Task item:
Only the text carries over: repeat the records exactly and drop the images.

Records supplied:
▼▼▼
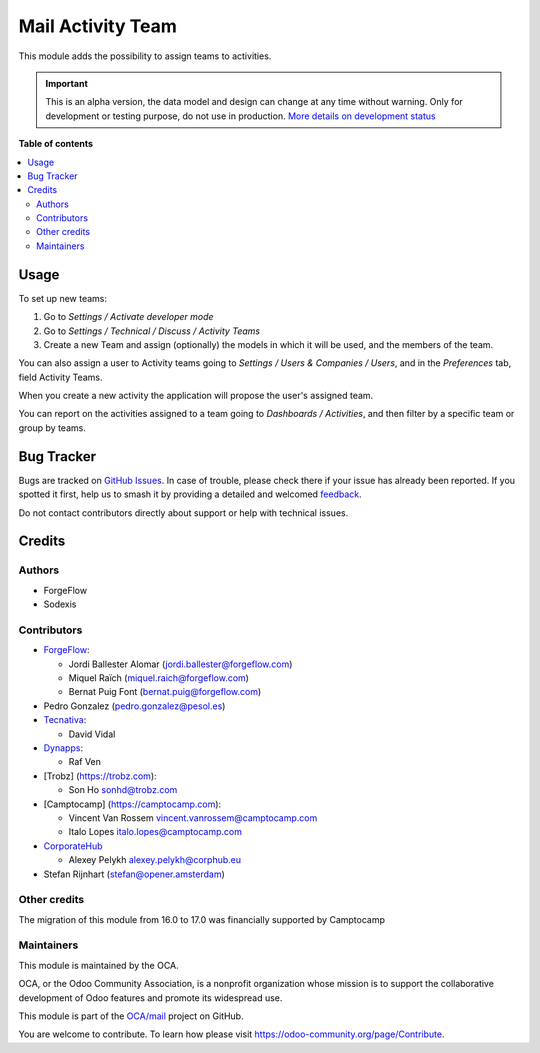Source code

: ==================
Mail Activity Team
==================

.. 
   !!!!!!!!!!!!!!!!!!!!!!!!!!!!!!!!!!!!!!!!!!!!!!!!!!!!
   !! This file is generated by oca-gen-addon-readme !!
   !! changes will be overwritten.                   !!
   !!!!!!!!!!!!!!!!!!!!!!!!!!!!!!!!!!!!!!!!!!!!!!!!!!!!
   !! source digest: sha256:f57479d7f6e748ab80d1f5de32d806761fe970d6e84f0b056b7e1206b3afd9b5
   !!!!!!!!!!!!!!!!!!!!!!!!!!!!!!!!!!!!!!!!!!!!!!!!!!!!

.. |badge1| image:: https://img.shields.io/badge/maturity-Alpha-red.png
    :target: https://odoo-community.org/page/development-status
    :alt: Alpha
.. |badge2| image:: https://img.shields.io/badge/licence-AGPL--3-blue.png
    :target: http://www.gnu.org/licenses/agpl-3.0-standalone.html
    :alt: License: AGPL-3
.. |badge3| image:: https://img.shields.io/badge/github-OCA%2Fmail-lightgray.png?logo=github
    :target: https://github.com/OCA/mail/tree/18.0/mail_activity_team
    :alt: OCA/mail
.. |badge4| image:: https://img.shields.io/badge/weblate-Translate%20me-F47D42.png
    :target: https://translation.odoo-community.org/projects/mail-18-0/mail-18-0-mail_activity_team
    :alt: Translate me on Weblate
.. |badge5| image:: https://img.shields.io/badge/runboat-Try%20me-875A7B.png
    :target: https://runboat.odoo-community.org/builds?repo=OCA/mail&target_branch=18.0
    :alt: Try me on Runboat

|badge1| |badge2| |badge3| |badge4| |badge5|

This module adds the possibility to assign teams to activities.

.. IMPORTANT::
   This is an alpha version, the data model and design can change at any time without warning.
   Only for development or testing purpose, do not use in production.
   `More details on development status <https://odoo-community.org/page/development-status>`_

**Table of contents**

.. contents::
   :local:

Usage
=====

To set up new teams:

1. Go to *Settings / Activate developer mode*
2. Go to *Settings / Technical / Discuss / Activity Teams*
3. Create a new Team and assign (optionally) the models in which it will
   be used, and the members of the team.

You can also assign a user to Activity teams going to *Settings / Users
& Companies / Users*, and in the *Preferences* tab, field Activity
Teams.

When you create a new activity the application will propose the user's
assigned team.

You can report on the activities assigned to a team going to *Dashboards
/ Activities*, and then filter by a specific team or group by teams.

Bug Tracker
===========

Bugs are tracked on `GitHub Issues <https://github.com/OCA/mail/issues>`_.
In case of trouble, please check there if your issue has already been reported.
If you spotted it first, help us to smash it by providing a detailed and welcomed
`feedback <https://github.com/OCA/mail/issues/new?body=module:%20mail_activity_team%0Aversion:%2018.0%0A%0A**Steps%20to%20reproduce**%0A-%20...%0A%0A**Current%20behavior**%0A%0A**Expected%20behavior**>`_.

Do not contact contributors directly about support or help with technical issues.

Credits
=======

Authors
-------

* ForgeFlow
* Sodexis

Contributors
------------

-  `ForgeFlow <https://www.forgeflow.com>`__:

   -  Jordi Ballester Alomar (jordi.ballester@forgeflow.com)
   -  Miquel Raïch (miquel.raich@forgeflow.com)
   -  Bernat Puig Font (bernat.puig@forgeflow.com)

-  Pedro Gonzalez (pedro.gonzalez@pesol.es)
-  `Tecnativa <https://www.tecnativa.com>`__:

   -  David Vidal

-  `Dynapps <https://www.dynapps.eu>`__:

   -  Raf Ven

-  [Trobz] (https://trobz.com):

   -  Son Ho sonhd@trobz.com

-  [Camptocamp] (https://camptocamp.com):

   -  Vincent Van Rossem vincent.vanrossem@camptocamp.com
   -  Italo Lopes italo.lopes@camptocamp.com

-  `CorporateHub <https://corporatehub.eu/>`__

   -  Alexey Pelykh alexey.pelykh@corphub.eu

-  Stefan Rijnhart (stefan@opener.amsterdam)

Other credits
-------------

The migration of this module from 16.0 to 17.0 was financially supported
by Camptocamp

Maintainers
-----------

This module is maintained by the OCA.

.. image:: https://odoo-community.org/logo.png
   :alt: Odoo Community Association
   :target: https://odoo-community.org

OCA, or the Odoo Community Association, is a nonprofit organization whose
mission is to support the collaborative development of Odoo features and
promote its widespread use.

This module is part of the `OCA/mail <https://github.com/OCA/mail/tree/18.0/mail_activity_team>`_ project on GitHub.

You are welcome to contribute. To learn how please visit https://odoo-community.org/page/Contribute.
▲▲▲
Solution to this exercise:
Source code

: ==================
Mail Activity Team
==================

.. 
   !!!!!!!!!!!!!!!!!!!!!!!!!!!!!!!!!!!!!!!!!!!!!!!!!!!!
   !! This file is generated by oca-gen-addon-readme !!
   !! changes will be overwritten.                   !!
   !!!!!!!!!!!!!!!!!!!!!!!!!!!!!!!!!!!!!!!!!!!!!!!!!!!!
   !! source digest: sha256:f57479d7f6e748ab80d1f5de32d806761fe970d6e84f0b056b7e1206b3afd9b5
   !!!!!!!!!!!!!!!!!!!!!!!!!!!!!!!!!!!!!!!!!!!!!!!!!!!!

.. |badge1| image:: https://img.shields.io/badge/maturity-Alpha-red.png
    :target: https://odoo-community.org/page/development-status
    :alt: Alpha
.. |badge2| image:: https://img.shields.io/badge/licence-AGPL--3-blue.png
    :target: http://www.gnu.org/licenses/agpl-3.0-standalone.html
    :alt: License: AGPL-3
.. |badge3| image:: https://img.shields.io/badge/github-OCA%2Fmail-lightgray.png?logo=github
    :target: https://github.com/OCA/mail/tree/18.0/mail_activity_team
    :alt: OCA/mail
.. |badge4| image:: https://img.shields.io/badge/weblate-Translate%20me-F47D42.png
    :target: https://translation.odoo-community.org/projects/mail-18-0/mail-18-0-mail_activity_team
    :alt: Translate me on Weblate
.. |badge5| image:: https://img.shields.io/badge/runboat-Try%20me-875A7B.png
    :target: https://runboat.odoo-community.org/builds?repo=OCA/mail&target_branch=18.0
    :alt: Try me on Runboat

|badge1| |badge2| |badge3| |badge4| |badge5|

This module adds the possibility to assign teams to activities.

.. IMPORTANT::
   This is an alpha version, the data model and design can change at any time without warning.
   Only for development or testing purpose, do not use in production.
   `More details on development status <https://odoo-community.org/page/development-status>`_

**Table of contents**

.. contents::
   :local:

Usage
=====

To set up new teams:

1. Go to *Settings / Activate developer mode*
2. Go to *Settings / Technical / Discuss / Activity Teams*
3. Create a new Team and assign (optionally) the models in which it will
   be used, and the members of the team.

You can also assign a user to Activity teams going to *Settings / Users
& Companies / Users*, and in the *Preferences* tab, field Activity
Teams.

When you create a new activity the application will propose the user's
assigned team.

You can report on the activities assigned to a team going to *Dashboards
/ Activities*, and then filter by a specific team or group by teams.

Bug Tracker
===========

Bugs are tracked on `GitHub Issues <https://github.com/OCA/mail/issues>`_.
In case of trouble, please check there if your issue has already been reported.
If you spotted it first, help us to smash it by providing a detailed and welcomed
`feedback <https://github.com/OCA/mail/issues/new?body=module:%20mail_activity_team%0Aversion:%2018.0%0A%0A**Steps%20to%20reproduce**%0A-%20...%0A%0A**Current%20behavior**%0A%0A**Expected%20behavior**>`_.

Do not contact contributors directly about support or help with technical issues.

Credits
=======

Authors
-------

* ForgeFlow
* Sodexis

Contributors
------------

-  `ForgeFlow <https://www.forgeflow.com>`__:

   -  Jordi Ballester Alomar (jordi.ballester@forgeflow.com)
   -  Miquel Raïch (miquel.raich@forgeflow.com)
   -  Bernat Puig Font (bernat.puig@forgeflow.com)

-  Pedro Gonzalez (pedro.gonzalez@pesol.es)
-  `Tecnativa <https://www.tecnativa.com>`__:

   -  David Vidal

-  `Dynapps <https://www.dynapps.eu>`__:

   -  Raf Ven

-  [Trobz] (https://trobz.com):

   -  Son Ho sonhd@trobz.com

-  [Camptocamp] (https://camptocamp.com):

   -  Vincent Van Rossem vincent.vanrossem@camptocamp.com
   -  Italo Lopes italo.lopes@camptocamp.com

-  `CorporateHub <https://corporatehub.eu/>`__

   -  Alexey Pelykh alexey.pelykh@corphub.eu

-  Stefan Rijnhart (stefan@opener.amsterdam)

Other credits
-------------

The migration of this module from 16.0 to 17.0 was financially supported
by Camptocamp

Maintainers
-----------

This module is maintained by the OCA.

.. image:: https://odoo-community.org/logo.png
   :alt: Odoo Community Association
   :target: https://odoo-community.org

OCA, or the Odoo Community Association, is a nonprofit organization whose
mission is to support the collaborative development of Odoo features and
promote its widespread use.

This module is part of the `OCA/mail <https://github.com/OCA/mail/tree/18.0/mail_activity_team>`_ project on GitHub.

You are welcome to contribute. To learn how please visit https://odoo-community.org/page/Contribute.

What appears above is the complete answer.